Advertisement

John Oliver on nursing homes and elder care: ‘A strained system pushed to the brink’

John Oliver devoted the main segment of Sunday’s Last Week Tonight to a perennially overlooked healthcare issue in the US: nursing homes and elder care. “We tend to try to avoid thinking about it,” said Oliver, “but the truth is, whether due to old age or disability, many of us do or will require help with daily living.”

From the Cuomo administration’s manipulation of nursing home Covid data to the terrible infection rates – nursing homes and assisted care facilities account for nearly a third of US Covid deaths – “the pandemic pushed an already strained system, to the absolute brink,” Oliver continued. “Covid has just exposed what we’ve basically known for years – that the way the elderly and disabled are treated at far too many of these facilities is, at best, indifference, and at worst, abuse and neglect.”

First, Oliver differentiated between the two standards of in-patient elder care in the US, nursing homes and assisted living facilities. Nursing homes are medical facilities overseen by registered nurses and staffed by low-paid nursing aides. The industry has long been plagued with entrenched issues of substandard care and poor wages – Oliver cited one study from before the pandemic which found that 82% of homes were written up for infection prevention of control deficiencies, and half had persistent problems cited for multiple years. Nursing assistants, meanwhile, are frequently overworked and underpaid – the average salary is about $30k per year.

Meanwhile, over the past decade, large nursing home chains including Life Care America, Extendicare, Ensign Group and North American Health Care have been charged with fraudulent Medicare billing practices and “denied wrongdoing while paying tens of millions of dollars to settle their cases – you know, like you do when you are totally innocent”.

Related: John Oliver on the US national debt: 'I actually have some good news for you'

Much of this, as well as the actual standard of care provided in nursing home facilities, is masked by a “garbage in, garbage out” rating system in which nursing homes submit their own data without oversight. “That is pathetic – something as important as our nursing home rating system should not follow the same rule as every recipe on Velveeta’s website,” Oliver joked. “Because there is just no way any of those are any good.”

Assisted living facilities, in contrast, provide far less intensive medical support and thus are cheaper than nursing homes, costing on average $50k a year. The vast majority are also for-profit, but paid for out of pocket and far less regulated, “making it easy for basically anyone to start,” said Oliver, “and I do mean anyone.”

His case in point: Stephanie Costa, who appeared on the reality show Millionaire Matchmaker in 2013 with her small fortune on assisted living facilities in southern California. Costa racked up so many health and reimbursement violations that California banned her from the assisted living industry – at least, on paper. Costa’s homes are now listed under a property management company owned by her father, and she’s still the chief executive. “So the state of California really taught Stephanie Costa a lesson there,” said Oliver.

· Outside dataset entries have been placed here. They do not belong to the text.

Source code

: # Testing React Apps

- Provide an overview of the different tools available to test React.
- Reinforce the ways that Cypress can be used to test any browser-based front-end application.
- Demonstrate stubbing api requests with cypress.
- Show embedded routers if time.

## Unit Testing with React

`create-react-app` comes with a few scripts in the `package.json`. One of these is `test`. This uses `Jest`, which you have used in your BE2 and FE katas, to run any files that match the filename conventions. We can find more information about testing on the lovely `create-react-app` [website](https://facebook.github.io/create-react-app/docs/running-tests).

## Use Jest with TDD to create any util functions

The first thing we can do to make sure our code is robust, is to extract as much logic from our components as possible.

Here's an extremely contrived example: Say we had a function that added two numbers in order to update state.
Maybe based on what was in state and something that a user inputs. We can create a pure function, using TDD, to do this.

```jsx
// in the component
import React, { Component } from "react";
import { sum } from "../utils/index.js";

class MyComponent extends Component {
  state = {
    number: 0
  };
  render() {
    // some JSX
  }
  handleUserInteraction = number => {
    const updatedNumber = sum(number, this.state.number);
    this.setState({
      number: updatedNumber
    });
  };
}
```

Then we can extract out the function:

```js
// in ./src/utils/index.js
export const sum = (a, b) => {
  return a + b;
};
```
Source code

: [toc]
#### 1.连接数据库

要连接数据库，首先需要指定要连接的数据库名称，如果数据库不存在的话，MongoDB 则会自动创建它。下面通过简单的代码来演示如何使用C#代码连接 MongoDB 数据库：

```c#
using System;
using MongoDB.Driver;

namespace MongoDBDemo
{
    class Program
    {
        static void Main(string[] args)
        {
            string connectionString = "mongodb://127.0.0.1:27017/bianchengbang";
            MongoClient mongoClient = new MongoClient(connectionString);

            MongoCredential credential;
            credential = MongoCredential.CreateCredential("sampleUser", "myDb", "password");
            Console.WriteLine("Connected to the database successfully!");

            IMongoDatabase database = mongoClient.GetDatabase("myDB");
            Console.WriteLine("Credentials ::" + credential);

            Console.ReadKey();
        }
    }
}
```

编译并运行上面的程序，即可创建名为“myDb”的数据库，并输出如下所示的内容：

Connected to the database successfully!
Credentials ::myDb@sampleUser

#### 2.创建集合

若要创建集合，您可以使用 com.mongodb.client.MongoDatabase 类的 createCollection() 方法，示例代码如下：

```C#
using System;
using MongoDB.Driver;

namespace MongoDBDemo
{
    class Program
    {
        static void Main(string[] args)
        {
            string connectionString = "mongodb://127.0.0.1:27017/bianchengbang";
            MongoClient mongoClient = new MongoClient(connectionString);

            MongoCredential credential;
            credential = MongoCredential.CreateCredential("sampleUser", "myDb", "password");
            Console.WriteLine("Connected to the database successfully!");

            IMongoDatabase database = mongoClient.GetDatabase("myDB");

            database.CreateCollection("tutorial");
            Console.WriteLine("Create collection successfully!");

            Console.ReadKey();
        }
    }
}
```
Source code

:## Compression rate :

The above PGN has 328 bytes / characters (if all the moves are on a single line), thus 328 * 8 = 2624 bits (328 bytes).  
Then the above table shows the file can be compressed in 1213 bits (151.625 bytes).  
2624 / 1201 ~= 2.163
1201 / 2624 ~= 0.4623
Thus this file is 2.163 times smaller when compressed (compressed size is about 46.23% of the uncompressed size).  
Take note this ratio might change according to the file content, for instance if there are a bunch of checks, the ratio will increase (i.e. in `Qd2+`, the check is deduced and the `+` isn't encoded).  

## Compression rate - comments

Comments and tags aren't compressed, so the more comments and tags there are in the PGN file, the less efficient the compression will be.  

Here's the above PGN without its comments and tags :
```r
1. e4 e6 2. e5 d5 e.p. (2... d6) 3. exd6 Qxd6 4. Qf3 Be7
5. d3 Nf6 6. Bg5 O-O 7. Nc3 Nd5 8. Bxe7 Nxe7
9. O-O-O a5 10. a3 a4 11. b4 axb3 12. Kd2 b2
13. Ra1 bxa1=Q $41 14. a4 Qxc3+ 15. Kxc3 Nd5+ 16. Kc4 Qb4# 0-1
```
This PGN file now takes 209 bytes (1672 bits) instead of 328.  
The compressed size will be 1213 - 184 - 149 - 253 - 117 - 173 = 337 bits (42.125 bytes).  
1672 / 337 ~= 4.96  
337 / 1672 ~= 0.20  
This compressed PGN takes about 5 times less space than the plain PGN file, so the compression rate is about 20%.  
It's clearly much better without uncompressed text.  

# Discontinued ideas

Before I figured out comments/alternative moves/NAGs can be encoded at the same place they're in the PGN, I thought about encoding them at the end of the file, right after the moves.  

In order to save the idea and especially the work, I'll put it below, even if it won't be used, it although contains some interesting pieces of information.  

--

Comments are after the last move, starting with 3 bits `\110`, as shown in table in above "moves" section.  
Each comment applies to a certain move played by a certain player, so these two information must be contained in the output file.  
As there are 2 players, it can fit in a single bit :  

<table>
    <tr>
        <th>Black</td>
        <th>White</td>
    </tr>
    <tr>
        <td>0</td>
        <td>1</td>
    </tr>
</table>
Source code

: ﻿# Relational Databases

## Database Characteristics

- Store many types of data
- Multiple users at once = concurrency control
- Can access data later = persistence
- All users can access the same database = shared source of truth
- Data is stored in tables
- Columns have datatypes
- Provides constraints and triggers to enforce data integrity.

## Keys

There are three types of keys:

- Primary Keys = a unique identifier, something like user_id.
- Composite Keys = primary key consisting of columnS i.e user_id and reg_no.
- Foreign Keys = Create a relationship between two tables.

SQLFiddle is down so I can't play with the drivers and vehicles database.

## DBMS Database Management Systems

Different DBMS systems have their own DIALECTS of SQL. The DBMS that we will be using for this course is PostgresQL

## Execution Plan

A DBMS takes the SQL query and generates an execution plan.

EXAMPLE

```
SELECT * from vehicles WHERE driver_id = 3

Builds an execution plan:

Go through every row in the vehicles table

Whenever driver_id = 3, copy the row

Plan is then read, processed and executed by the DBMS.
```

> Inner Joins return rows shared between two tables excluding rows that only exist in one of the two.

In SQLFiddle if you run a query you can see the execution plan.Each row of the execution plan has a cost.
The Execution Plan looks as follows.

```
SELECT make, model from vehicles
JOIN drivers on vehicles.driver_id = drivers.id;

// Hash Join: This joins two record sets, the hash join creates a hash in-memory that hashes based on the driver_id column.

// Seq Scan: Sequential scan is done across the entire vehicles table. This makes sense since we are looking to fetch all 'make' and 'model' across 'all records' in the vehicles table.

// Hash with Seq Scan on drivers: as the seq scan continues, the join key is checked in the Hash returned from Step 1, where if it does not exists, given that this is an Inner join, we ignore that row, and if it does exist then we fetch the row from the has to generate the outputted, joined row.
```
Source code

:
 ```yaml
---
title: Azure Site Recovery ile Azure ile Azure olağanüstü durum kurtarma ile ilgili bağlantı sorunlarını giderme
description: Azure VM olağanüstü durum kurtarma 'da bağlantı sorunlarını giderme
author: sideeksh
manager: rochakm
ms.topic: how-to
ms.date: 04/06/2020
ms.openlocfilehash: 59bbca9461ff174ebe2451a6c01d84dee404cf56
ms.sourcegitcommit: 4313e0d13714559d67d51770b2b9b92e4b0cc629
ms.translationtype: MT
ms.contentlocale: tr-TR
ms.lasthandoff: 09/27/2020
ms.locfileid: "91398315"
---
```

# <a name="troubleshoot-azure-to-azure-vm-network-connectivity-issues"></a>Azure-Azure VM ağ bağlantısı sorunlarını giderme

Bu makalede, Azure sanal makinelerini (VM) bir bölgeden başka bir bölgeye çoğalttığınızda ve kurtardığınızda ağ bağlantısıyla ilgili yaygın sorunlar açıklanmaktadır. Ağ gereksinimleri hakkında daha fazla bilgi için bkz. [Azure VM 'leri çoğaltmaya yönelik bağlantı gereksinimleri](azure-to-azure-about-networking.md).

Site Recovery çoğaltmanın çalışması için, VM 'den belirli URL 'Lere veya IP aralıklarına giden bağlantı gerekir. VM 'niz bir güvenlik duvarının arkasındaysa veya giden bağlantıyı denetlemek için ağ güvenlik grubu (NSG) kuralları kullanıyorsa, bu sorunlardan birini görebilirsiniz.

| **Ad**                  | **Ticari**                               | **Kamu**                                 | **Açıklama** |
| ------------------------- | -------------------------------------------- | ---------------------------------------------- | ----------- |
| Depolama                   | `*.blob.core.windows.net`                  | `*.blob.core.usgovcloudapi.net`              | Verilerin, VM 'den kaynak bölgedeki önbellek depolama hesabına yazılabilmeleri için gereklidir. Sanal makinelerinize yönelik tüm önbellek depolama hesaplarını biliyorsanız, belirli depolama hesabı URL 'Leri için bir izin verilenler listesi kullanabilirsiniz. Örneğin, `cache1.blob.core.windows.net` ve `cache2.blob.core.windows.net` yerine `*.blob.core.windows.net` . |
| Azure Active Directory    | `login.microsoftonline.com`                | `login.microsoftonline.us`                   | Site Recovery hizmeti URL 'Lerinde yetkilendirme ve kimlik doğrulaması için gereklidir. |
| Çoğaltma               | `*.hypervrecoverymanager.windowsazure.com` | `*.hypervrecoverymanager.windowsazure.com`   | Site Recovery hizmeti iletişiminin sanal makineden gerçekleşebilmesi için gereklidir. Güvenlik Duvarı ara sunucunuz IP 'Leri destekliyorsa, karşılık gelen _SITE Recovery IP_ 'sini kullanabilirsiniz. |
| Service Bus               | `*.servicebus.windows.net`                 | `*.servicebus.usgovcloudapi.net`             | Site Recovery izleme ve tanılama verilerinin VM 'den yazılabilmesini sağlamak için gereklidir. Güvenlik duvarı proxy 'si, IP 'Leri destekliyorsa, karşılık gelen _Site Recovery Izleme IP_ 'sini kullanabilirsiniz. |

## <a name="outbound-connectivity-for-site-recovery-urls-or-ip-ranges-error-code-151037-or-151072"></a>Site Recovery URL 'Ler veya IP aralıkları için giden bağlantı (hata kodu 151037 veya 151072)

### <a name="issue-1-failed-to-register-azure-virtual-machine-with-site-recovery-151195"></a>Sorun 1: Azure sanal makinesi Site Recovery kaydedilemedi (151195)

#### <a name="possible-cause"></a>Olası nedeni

“Specifically, the lesson that you can treat your elder care workers like absolute shit, avoid any real consequences, and just keep living your life in the single ugliest home in Beverly Hills.”

Related: John Oliver on plastics pollution: 'Our personal behavior is not the main culprit'

Cartoonishly bad managers aside, many assisted care facilities are rife with poor management of dementia patients, neglect and elder suicide. Oliver cited one bizarre and tragic case of an assisted living resident with dementia in South Carolina who left unnoticed in the middle of the night and was eaten by an alligator.

That facility was eventually cited for 11 violations, including insufficient night checks and understaffing, but fined merely $6,400. “And it feels like if you lost a loved one in such a horrific way, you would want more accountability than just ‘don’t worry, someone decided their life was worth the price of a 2013 Chrysler Motown,’” Oliver said.

The host proposed several regulatory changes to prevent such tragedies, such as mandated funds for certain types of care, standardized levels of care, and public funds for home-based care for the elderly, although “any aggressive transition to home-based care is going to need rigorous guardrails and oversight to make sure that money is not misspent, just in a different way,” he explained.

“The last thing I want is five years from now, having to do a show on the evils of new, for-profit home care agencies who’ve somehow been destroying people’s lives in their own homes.

“But we do need to do something, and it all starts with showing that we give a shit about what happens to the elderly and people with disabilities in this country,” he concluded. “Because right now, evidence points to the fact that we absolutely don’t, and all the other problems are stemming from that.”